8. Agravos em recurso especial desprovidos. (TSE, Agravos em Recurso Especial Eleitoral n. 060122724 e n. 060000147, Relator Ministro André Ramos Tavares, julgado em 21/03/224, publicado em 08/04/2024).
Em 16 de maio do corrente ano, a propositura de candidaturas fictícias de mulheres, para atendimento da política de cotas de gênero, mereceu tratamento uniformizador e vinculativo pelo TSE, o qual, no Processo Administrativo 0000323-45.2013.6.00.0000, editou a Sumula 73, com o seguinte enunciado:
“A fraude à cota de gênero, consistente no que diz respeito ao percentual mínimo de 30% de candidaturas femininas, nos termos do art. 10, § 3º, da Lei 9.504/1997, configura-se com a presença de um ou alguns dos seguintes elementos, quando os fatos e as circunstâncias do caso concreto assim permitirem concluir: votação zerada ou inexpressiva; prestação de contas zerada, padronizada ou ausência de movimentação financeira relevante; ausência de atos efetivos de campanha, divulgação ou promoção da candidatura de terceiros.

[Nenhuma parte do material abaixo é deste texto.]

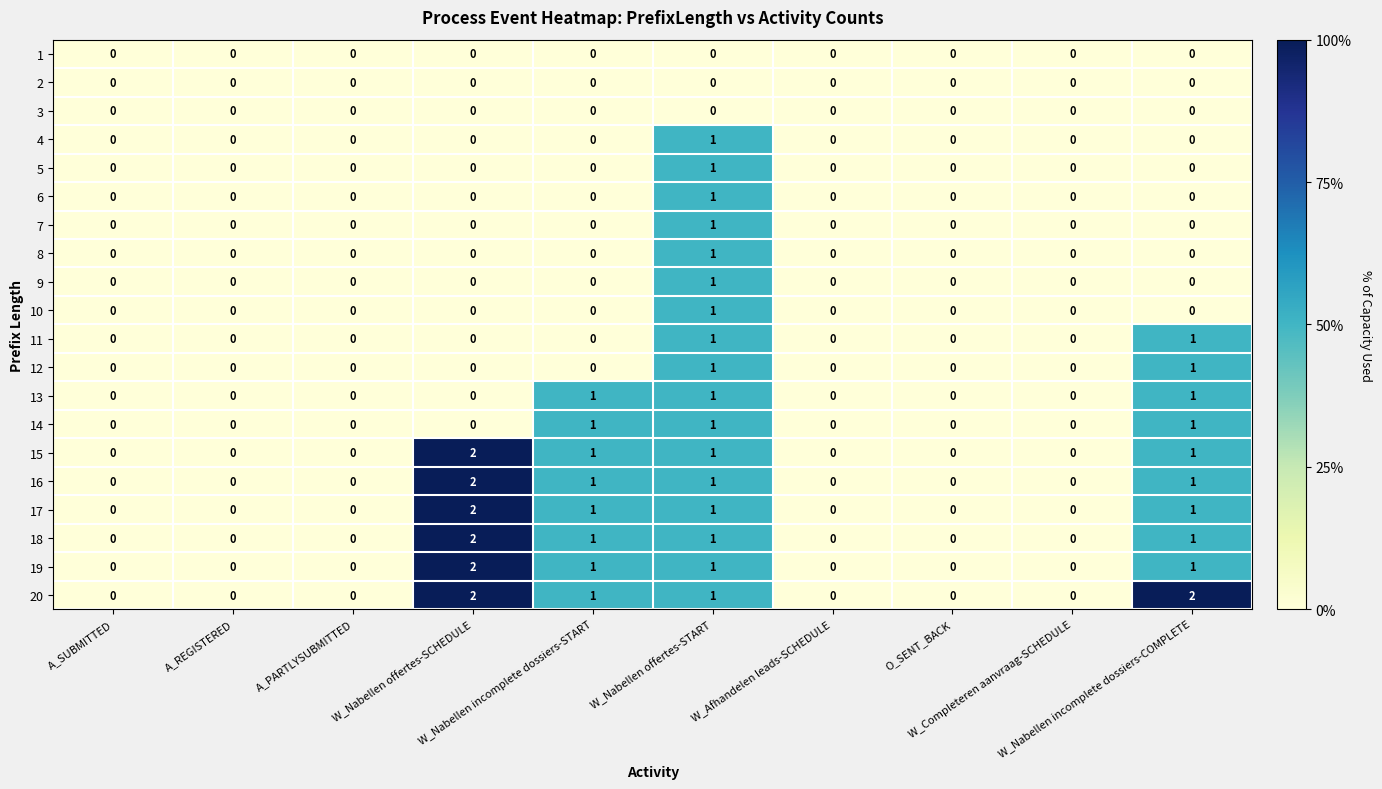

Which category has the lowest value across all series?

A_SUBMITTED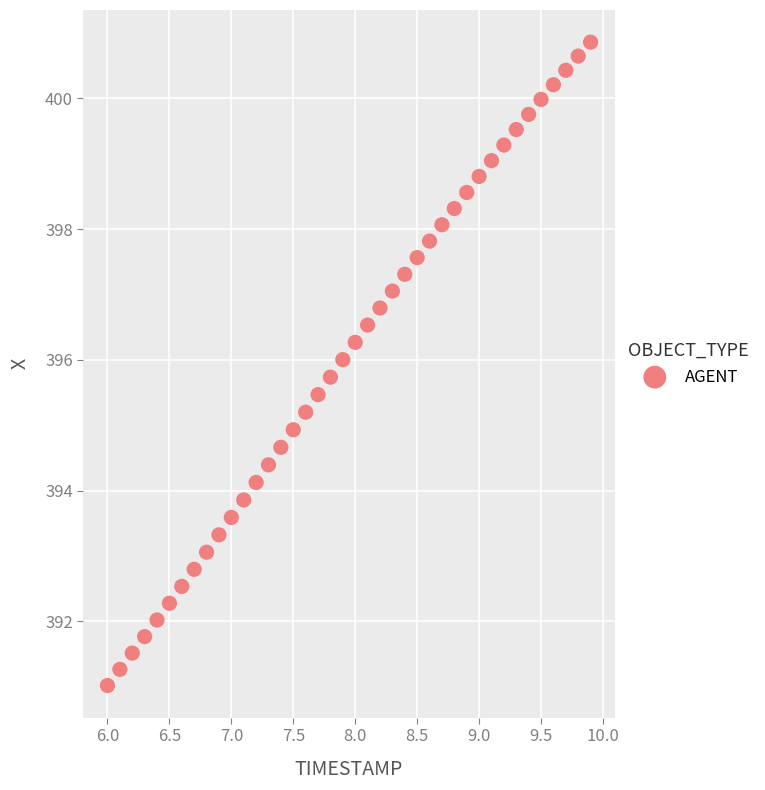

What is the range of X values (max minus min)?

3.9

O reconhecimento do ilícito acarretará nas seguintes penas: cassação do Demonstrativo de Regularidadeal de Atos Partidários (DRAP) da legenda e dos diplomas dos candidatos a ele vinculados, independentemente de prova de participação, ciência ou anuência deles; inelegibilidade daqueles que praticaram ou anuíram com a conduta, nas hipóteses de Ação de Investigação Judicial Eleitoral (AIJE); nulidade dos votos obtidos pelo partido, com a recontagem dos quocientes eleitoral e partidário (artigo 222 do Código Eleitoral), inclusive para fins de aplicação do artigo 224 do Código Eleitoral, se for o caso.”
Na prática pouco se muda
A despeito da previsão expressa para cota de gênero na lei das eleições, assim compreendida como uma política pública de incentivo a participação de mulheres na política, é certo que objetiva a efetiva investidura no mandato eletivo. Contudo, persiste o déficit de representatividade das mulheres no cenário político nas esferas municipal, estadual e federal.
Segundo números informados pelo TSE (aqui), na última disputa municipal, mesmo sendo maioria do eleitorado brasileiro, foram eleitas 651 prefeitas (12,1%), e 4.750 prefeitos (87,9%) e, para as Câmaras Nunicipais, 9.196 vereadoras eleitas (16%), e 48.265 vereadores (84%).
A baixa representatividade das mulheres como detentoras de mandatos eletivos é fato, sendo de relevância mapear suas causas. Num contexto de mera presunção, resultaria da nossa cultura partidária, historicamente voltada a construção de candidaturas masculinas? Ou da omissão e desinteresse das próprias, seja como candidatas, seja como eleitoras, em verem mulheres como detentoras de mandatos eletivos? Ou, ainda, da convergência de ambas?
Tanto perguntas quanto respostas não se exauriram, mas é que a representatividade democrática brasileira, pluripartidária, aspira pela equanimidade de gênero na política nacional, aspira por candidaturas femininas legítimas e reais, por mais mulheres eleitas.